Thursday, July 30, 2020

Wendell Berry and the Hidden Wound of Racism

I ordered a copy of The Hidden Wound by Wendell Berry more or less by accident. I didn't know what it was about, only that Wendell Berry wrote it and I hadn't read it before and that was good enough for me.

It turns out that it's his meditation on racism and the legacy of slavery, from the point of view of a Southern descendant of slave-owners old enough to have heard family stories about it.  Parts of it appear to have been originally written in the 1960s, but it was first published in 1989 (and I wish I'd read it then). However, Berry's observations are so crystalline, so cutting and relentless that they are still far ahead of most, for all that he uses language like "man" for "people" that sounds graceless now.  It's simultaneously a relic of the past (Berry was born in 1932 and grew up, like my father, plowing with a mule) and sharply relevant to today.

A quote on the back cover from Guy Davenport describes it thus: "The brunt of this book is to wake us up, page after page, from stupidity."

Berry speaks scathingly in his firm quiet way of the "romanticizers," whose purpose is "to shelter us from the moral anguish implicit in our racism--an anguish that began, deep and mute, in the minds of Christian democratic freedom-loving owners of slaves."  

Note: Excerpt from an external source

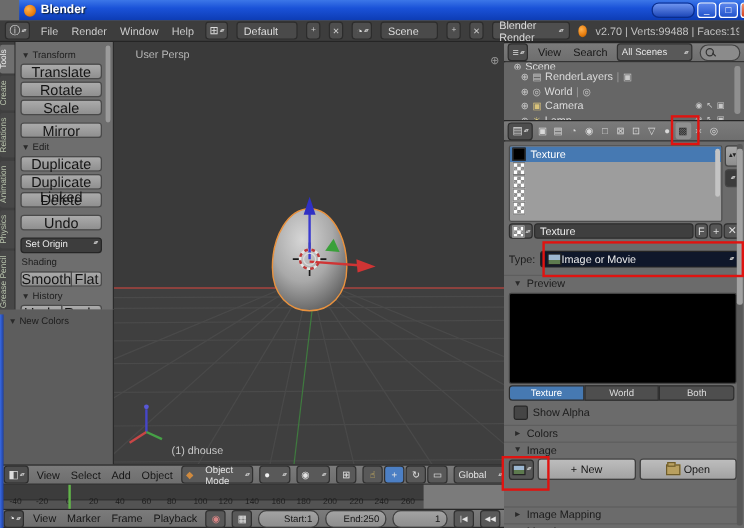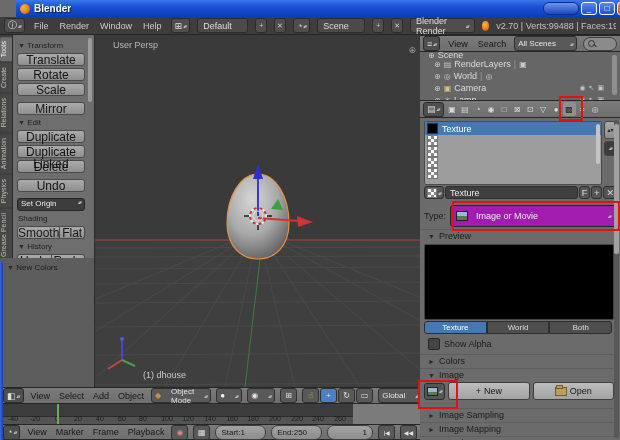"Image or Movie" .typedd { background: #a21caf -> #0f172a; gap: 8px -> 0; height: 22px -> 14px }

He's speaking in particular of a memoir of the Civil War published in 1895; but it might just as easily be about the Confederate glorification monuments that scatter the landscape in the South and the apologetics thereof. For all that some of them are coming down, many still remain, and there have even been pushes to put up more...mostly in Appalachia, where support for the Confederacy was low to nonexistent.  Somehow the descendants of people who voted against secession are putting up battle flags in defiance of history and common sense.  We in the South are still preserving our heritage of moral dissonance like a mosquito in amber, having neither learned much nor moved very far on. Not that that distinguishes us from other Americans in any way.
He spends some time attending to the damage done to our religious understanding as well, which explains what drove me out of the Southern Baptist church I was raised in. Berry says, "Far from curing the wound of racism, the white man's Christianity has been its soothing bandage--a bandage masquerading as Sunday clothes, for the wearing of which one expects a certain moral credit."

Indeed, that describes the relationship of white Evangelicals with the Republican Party to a T.

He is unstinting, but allows ample room for humanity, humility, and nuance.  He starts with racism and the legacy of slavery, takes a winding road through his childhood, and ends up at economic justice.  Like you do. 

If you are a white Southerner, you must read this book, which is short but concentrated. Other people will benefit from reading it as well; but Berry is speaking our language here, and depicting the culture we grew up in with compassion and humanity but also unflinching clarity for its particular flaws.  Never mind the lies of America in general; we've been fed on particular poisoned lies for particular reasons, and Berry offers an antidote.  Read it and be healed.